[Entries taken from a collection]
• • •

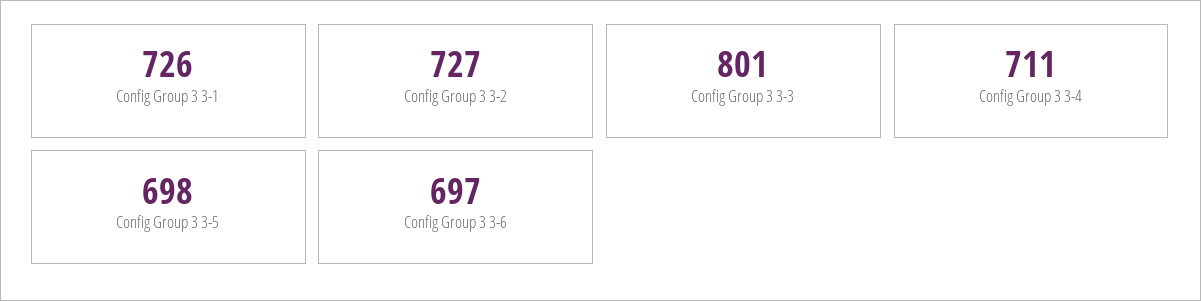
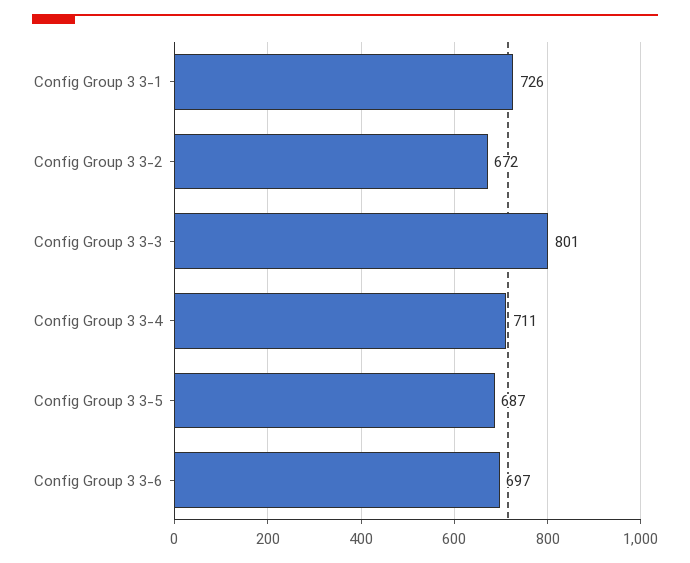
  {
    "Config Group 3 3-1": 726,
-   "Config Group 3 3-2": 727,
+   "Config Group 3 3-2": 672,
    "Config Group 3 3-3": 801,
    "Config Group 3 3-4": 711,
-   "Config Group 3 3-5": 698,
+   "Config Group 3 3-5": 687,
    "Config Group 3 3-6": 697
  }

• • •

Task brief: Extract every line of the data exactly; pictures stay out.

Written answer:
  {
    "Config Group 3 3-1": 726,
-   "Config Group 3 3-2": 727,
+   "Config Group 3 3-2": 672,
    "Config Group 3 3-3": 801,
    "Config Group 3 3-4": 711,
-   "Config Group 3 3-5": 698,
+   "Config Group 3 3-5": 687,
    "Config Group 3 3-6": 697
  }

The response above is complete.